=== Section Start ===
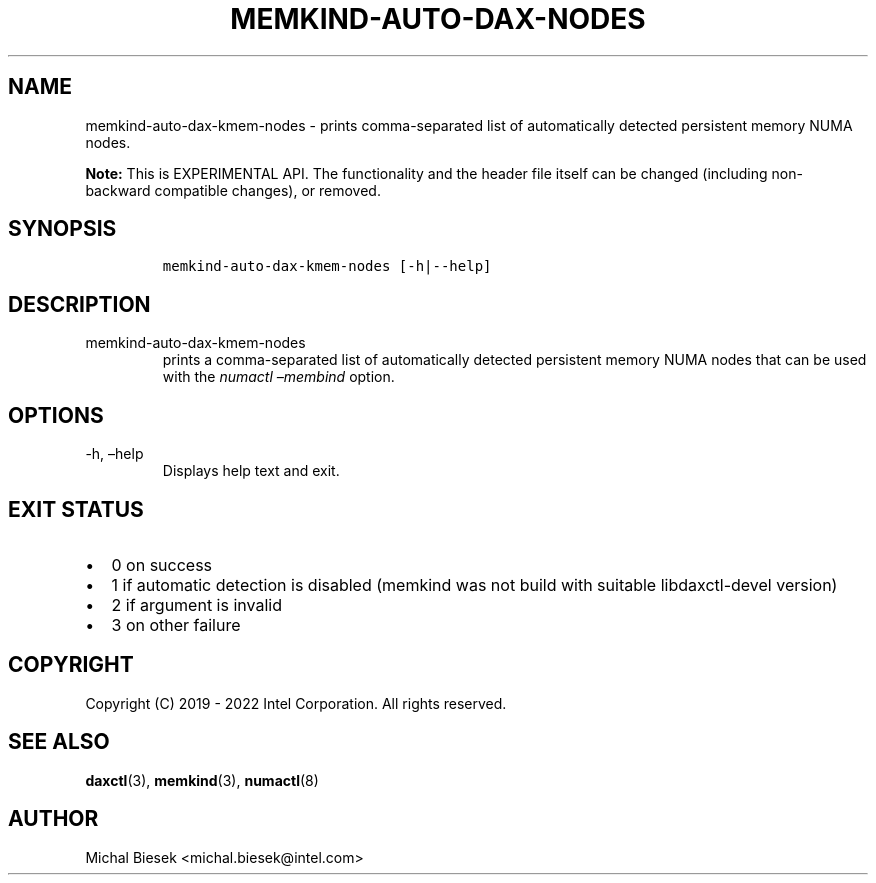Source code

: .\" Automatically generated by Pandoc 2.9.2.1
.\"
.TH "MEMKIND-AUTO-DAX-NODES" "1" "2022-09-06" "MEMKIND-AUTO-DAX-NODES | MEMKIND Programmer's Manual"
.hy
.\" SPDX-License-Identifier: BSD-2-Clause
.\" Copyright "2019-2022", Intel Corporation
.SH NAME
.PP
memkind-auto-dax-kmem-nodes - prints comma-separated list of
automatically detected persistent memory NUMA nodes.
.PP
\f[B]Note:\f[R] This is EXPERIMENTAL API.
The functionality and the header file itself can be changed (including
non-backward compatible changes), or removed.
.SH SYNOPSIS
.IP
.nf
\f[C]
memkind-auto-dax-kmem-nodes [-h|--help]
\f[R]
.fi
.SH DESCRIPTION
.TP
memkind-auto-dax-kmem-nodes
prints a comma-separated list of automatically detected persistent
memory NUMA nodes that can be used with the \f[I]numactl
\[en]membind\f[R] option.
.SH OPTIONS
.TP
-h, \[en]help
Displays help text and exit.
.SH EXIT STATUS
.IP \[bu] 2
0 on success
.IP \[bu] 2
1 if automatic detection is disabled (memkind was not build with
suitable libdaxctl-devel version)
.IP \[bu] 2
2 if argument is invalid
.IP \[bu] 2
3 on other failure
.SH COPYRIGHT
.PP
Copyright (C) 2019 - 2022 Intel Corporation.
All rights reserved.
.SH SEE ALSO
.PP
\f[B]daxctl\f[R](3), \f[B]memkind\f[R](3), \f[B]numactl\f[R](8)
.SH AUTHOR
.PP
Michal Biesek <michal.biesek@intel.com>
=== Section End ===
About this exercise: A word-for-word copy of the entries above is what is needed, without any images.

Answer:
Source code

: .\" Automatically generated by Pandoc 2.9.2.1
.\"
.TH "MEMKIND-AUTO-DAX-NODES" "1" "2022-09-06" "MEMKIND-AUTO-DAX-NODES | MEMKIND Programmer's Manual"
.hy
.\" SPDX-License-Identifier: BSD-2-Clause
.\" Copyright "2019-2022", Intel Corporation
.SH NAME
.PP
memkind-auto-dax-kmem-nodes - prints comma-separated list of
automatically detected persistent memory NUMA nodes.
.PP
\f[B]Note:\f[R] This is EXPERIMENTAL API.
The functionality and the header file itself can be changed (including
non-backward compatible changes), or removed.
.SH SYNOPSIS
.IP
.nf
\f[C]
memkind-auto-dax-kmem-nodes [-h|--help]
\f[R]
.fi
.SH DESCRIPTION
.TP
memkind-auto-dax-kmem-nodes
prints a comma-separated list of automatically detected persistent
memory NUMA nodes that can be used with the \f[I]numactl
\[en]membind\f[R] option.
.SH OPTIONS
.TP
-h, \[en]help
Displays help text and exit.
.SH EXIT STATUS
.IP \[bu] 2
0 on success
.IP \[bu] 2
1 if automatic detection is disabled (memkind was not build with
suitable libdaxctl-devel version)
.IP \[bu] 2
2 if argument is invalid
.IP \[bu] 2
3 on other failure
.SH COPYRIGHT
.PP
Copyright (C) 2019 - 2022 Intel Corporation.
All rights reserved.
.SH SEE ALSO
.PP
\f[B]daxctl\f[R](3), \f[B]memkind\f[R](3), \f[B]numactl\f[R](8)
.SH AUTHOR
.PP
Michal Biesek <michal.biesek@intel.com>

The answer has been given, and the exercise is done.